→ **Assigned task**: Your answer should consist of the lines in the following data that contain "bietet".

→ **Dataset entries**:

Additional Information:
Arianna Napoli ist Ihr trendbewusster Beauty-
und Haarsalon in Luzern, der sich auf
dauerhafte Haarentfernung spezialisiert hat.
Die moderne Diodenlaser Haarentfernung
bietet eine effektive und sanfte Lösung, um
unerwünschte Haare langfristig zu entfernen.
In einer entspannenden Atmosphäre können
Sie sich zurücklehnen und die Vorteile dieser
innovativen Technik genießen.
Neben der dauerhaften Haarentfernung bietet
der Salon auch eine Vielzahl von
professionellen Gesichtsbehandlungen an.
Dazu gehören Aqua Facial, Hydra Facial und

→ **Response**:
bietet eine effektive und sanfte Lösung, um
Neben der dauerhaften Haarentfernung bietet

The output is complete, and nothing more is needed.